The women’s soccer team’s 1-1 tie with Columbia last season followed a familiar story line.
The Quakers started slowly and allowed the Lions to establish an early 1-0 lead, then they reemerged in the second half and managed to mount a comeback.
That sounds like deja vu for a 2009 squad that seems to continually dig itself into an early hole and spend the remainder of the contest trying to claw its way out, as demonstrated in the team’s 2-1 victory over Cornell last week.
Yet when Penn (6-2-2, 1-1 Ivy) heads to Columbia this weekend, it will need to get off to a quick start if they hope to pull out a victory.
“We are focusing on the first fifteen minutes,” said sophomore forward Marin McDermott, who assisted the team’s only tally against the Lions last year.
“We all have been working on one thing that we each need to do individually to make sure that we play a full 90 minutes and we hope to take that into the game.”
A win against Columbia (4-5-2, 1-1) is critical if the Quakers hope to avoid a midseason collapse like the one that led to a fifth-place Ivy finish in 2008. Last season the team entered its matchup with the Lions holding a perfect 2-0 conference record but went winless against its final five Ancient Eight opponents.

### TASK INSTRUCTIONS
Extend the preview of Penn women's soccer's game at Columbia above by writing the next few paragraphs after its final sentence, keeping the same newspaper sports style.

### THE DATA
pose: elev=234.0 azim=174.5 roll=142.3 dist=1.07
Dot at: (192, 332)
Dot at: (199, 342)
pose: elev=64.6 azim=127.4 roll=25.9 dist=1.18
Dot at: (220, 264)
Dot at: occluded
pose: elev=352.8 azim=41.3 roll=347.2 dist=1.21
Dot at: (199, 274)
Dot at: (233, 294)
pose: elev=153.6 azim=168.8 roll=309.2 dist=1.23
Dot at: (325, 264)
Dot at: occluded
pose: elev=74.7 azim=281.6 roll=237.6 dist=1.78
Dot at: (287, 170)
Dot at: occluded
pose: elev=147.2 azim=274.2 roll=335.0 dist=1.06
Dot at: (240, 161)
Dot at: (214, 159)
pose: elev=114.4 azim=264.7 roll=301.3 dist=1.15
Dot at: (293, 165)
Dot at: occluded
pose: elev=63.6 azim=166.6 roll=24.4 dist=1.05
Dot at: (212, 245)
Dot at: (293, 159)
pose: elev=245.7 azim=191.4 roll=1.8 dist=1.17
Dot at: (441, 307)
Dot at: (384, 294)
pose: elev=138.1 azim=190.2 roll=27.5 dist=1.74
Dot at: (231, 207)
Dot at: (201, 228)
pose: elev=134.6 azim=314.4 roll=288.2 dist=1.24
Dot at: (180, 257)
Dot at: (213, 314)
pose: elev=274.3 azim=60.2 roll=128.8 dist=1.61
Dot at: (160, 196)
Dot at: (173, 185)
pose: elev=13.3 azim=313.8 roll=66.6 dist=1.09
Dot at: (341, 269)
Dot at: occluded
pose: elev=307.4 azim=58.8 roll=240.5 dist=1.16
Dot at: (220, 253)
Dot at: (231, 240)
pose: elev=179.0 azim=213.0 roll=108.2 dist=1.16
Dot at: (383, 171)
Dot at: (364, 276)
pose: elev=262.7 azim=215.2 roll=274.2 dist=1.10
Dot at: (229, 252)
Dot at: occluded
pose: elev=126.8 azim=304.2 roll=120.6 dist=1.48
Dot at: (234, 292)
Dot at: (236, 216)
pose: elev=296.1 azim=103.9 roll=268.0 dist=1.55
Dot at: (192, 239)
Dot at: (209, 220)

### TASK RESPONSE
“We definitely want to come out with a win,” McDermott said. “We don’t care if it’s a good game or a bad game, all we care about is the end result.”
The Quakers will have their work cut out for them.
Although Columbia enters one win short of a .500 record, Penn’s only two losses this season were at the hands of Northwestern and Harvard (which entered their matchups with Penn 1-4-1 and 1-5-1, respectively).
Penn coach Darren Ambrose expects a highly physical game — just like in the triumph over Cornell, which had 37 fouls and two scores off of penalty kicks — and he hopes that will play to his team’s strengths.
“They are a direct team and very physical,” Ambrose said of the Lions. “We want to absorb the pressure they put on us and try to make them chase us.”
The Quakers will be chased on Columbia’s SprinTurf, marking their first game on that field type this season. To make the adjustment from playing on the grass of Rhodes Field, the Red and Blue practiced this week on the SprinTurf on Franklin Field, which is slightly different than the other kinds of turfs they’ve played on this season. Penn is 2-1-2 historically on SprinTurf fields.
“On turf, you have to adapt to play quicker,” McDermott said. “We have to be mentally prepared.”
Despite the similarities in the team’s performance last season to many of its showing this year Ambrose insists that the team is not phased.
“Last year’s game doesn’t have a bearing on this year,” he said. “This year’s team is entirely different and we have to be prepared to battle hard.”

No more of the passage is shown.